The leader of a synagogue named Jairus falls at Jesus's feet, while he requests Jesus to revive his daughter who is dying.
Jesus goes with him, and the crowd follows, giving Jesus very little personal space.
Meanwhile, in the crowd there's a woman who's been suffering from worsening hemorrhages for twelve years.
After spending all her money on doctors, who have utterly failed to treat her, she touches Jesus's clothing with the expectation that doing this will provide a cure.
Simply touching Jesus's clothes does what money and doctors couldn't do. The woman is healed.
Jesus inwardly recognizes that his power has been exerted, stops dead in his tracks, and asks, "Who touched my clothes?"
The disciples suggest that his question is kind of dumb. After all, a huge crowd has been pressing in on him.
The woman is afraid because she knows she's been healed. Now's she going to get in trouble for accosting Jesus.

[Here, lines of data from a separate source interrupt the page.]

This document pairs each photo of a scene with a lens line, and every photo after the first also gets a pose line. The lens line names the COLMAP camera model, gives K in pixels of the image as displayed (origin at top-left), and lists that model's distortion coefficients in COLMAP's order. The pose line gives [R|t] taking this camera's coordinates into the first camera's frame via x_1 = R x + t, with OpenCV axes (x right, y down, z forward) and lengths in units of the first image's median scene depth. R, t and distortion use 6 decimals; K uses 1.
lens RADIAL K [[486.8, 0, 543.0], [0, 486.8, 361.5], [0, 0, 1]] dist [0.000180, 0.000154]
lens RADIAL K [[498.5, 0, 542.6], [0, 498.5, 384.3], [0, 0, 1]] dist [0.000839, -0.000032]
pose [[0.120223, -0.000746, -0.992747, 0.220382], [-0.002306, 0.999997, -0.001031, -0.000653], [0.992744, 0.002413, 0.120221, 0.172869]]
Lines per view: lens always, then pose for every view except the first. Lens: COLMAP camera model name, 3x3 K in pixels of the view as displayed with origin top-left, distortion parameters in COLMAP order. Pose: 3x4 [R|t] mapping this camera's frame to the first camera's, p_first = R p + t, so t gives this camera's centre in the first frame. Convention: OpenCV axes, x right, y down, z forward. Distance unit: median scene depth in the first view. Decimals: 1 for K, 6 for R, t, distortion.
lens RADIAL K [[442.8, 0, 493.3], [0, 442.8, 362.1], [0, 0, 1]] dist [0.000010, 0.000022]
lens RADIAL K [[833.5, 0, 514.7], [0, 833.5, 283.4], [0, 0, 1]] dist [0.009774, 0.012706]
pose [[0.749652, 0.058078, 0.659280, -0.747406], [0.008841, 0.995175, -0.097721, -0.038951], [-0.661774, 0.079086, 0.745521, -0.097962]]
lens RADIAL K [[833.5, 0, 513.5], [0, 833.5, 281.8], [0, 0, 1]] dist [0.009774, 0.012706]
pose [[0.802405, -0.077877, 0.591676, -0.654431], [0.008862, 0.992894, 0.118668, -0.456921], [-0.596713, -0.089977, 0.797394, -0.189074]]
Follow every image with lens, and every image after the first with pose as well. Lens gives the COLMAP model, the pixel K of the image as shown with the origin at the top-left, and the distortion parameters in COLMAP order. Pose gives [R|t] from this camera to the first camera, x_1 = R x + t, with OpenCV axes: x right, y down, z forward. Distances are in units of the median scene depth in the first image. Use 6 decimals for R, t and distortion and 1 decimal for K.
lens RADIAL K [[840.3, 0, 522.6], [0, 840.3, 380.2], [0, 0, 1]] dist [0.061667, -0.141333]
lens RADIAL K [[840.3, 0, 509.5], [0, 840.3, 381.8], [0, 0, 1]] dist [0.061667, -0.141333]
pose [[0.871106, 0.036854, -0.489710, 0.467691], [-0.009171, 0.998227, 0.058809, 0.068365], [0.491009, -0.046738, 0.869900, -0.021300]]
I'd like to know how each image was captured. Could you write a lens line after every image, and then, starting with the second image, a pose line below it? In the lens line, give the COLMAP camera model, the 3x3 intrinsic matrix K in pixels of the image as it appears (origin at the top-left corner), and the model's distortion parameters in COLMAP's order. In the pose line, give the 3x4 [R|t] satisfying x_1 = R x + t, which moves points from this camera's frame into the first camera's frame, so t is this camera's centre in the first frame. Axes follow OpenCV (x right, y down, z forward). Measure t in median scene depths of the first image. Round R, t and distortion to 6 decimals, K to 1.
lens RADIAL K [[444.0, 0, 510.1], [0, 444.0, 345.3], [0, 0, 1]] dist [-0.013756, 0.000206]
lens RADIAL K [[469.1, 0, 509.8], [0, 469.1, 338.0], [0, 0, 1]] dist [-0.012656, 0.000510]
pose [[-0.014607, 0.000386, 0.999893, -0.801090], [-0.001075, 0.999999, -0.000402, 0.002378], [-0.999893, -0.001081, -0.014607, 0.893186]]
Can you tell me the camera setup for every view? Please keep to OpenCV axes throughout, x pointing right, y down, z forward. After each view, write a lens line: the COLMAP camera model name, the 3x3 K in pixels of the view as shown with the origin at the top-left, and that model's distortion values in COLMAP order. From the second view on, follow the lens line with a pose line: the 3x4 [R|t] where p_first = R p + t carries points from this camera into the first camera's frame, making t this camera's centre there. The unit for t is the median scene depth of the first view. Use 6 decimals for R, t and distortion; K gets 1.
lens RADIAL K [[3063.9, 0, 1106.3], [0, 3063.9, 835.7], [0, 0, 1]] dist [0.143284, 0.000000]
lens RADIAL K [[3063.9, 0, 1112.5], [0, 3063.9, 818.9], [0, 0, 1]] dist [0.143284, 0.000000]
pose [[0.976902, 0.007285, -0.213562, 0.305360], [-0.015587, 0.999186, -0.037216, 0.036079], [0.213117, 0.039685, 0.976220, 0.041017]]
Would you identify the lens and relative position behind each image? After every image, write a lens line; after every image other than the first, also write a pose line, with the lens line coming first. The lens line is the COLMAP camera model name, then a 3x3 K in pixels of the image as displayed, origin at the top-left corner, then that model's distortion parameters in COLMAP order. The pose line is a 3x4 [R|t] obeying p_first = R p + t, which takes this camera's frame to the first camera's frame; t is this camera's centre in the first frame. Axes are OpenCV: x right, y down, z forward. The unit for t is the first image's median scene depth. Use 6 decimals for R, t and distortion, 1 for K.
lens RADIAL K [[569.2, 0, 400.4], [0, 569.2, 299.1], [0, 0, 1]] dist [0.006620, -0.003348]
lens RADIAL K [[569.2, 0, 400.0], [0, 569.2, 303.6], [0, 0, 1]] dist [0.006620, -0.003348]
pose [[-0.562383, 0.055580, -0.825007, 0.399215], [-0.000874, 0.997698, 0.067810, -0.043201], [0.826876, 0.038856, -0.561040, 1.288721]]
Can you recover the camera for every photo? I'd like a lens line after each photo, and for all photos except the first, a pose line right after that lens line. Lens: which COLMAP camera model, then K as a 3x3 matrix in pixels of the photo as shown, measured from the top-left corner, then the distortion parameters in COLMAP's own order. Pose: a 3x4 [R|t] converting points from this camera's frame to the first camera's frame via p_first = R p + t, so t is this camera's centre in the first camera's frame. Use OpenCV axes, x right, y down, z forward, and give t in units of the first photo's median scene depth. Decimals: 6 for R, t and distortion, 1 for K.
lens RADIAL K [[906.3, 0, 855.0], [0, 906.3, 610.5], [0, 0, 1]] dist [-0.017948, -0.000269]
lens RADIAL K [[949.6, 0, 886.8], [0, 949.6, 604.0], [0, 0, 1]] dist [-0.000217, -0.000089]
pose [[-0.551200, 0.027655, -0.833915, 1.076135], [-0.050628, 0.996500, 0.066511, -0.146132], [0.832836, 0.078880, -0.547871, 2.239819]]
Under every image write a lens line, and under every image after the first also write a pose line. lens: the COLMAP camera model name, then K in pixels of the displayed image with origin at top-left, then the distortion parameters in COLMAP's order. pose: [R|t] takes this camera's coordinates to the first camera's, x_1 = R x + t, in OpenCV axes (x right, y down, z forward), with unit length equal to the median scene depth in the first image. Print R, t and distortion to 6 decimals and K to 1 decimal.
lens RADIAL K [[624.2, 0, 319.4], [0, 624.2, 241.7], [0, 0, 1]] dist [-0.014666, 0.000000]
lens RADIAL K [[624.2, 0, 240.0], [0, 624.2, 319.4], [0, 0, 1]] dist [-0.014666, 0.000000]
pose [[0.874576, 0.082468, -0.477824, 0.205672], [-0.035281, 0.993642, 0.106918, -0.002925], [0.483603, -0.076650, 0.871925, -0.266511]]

She falls before Jesus and confesses the whole truth.
But Jesus doesn't mind. She didn't accost him—she had faith, and that's what saved her. Good job. She should enjoy her health.
The narrator now resumes the frame-story that started in 5:21-24, as people inform Jairus that his daughter has died and shouldn't waste Jesus's time.
Death's not going to stop Jesus, who tells Jairus not to fear and to have faith.
Jesus takes Peter, James, and John, and they all enter the house of Jairus, where people are mourning.
Jesus tells them not to mourn because the child is not dead, but only sleeping.
They all scoff at this ridiculous suggestion, but Jesus sends the mourners out. They go to the child with her mother and father.
Jesus takes her hand and says, "Talitha cum" (5:41).
Here's your lesson in ancient languages for the day. This is an Aramaic phrase, which Mark subsequently translates into Greek for at least some members of the ancient audience who must not have known Aramaic.
Back to the story: the little girl gets up and walks.
The narrator adds the detail that she was twelve years old. That's interesting, but why is it important?
Jesus orders them not to tell anyone about this. Oh yeah, and he tells them to get this girl some food. She was just dead for crying out loud.
Jesus and his disciples go to Jesus's hometown, which we all know to be Nazareth (call to mind 1:9).
As he usually does, Jesus teaches in a synagogue on the Sabbath.
Everyone's truly astounded, but come on, he grew up with these people, who remember changing his diapers. So they're offended.
Jesus informs them that it's actually normal that prophets are without honor in their hometowns.
As a result, almost everyone misses out on getting healed. Jesus finds their lack of faith remarkable. The contrast with Jairus and the bleeding woman, who have faith, should be obvious.
The narrator summarizes: Jesus continues to teach in Galilean villages other than Nazareth.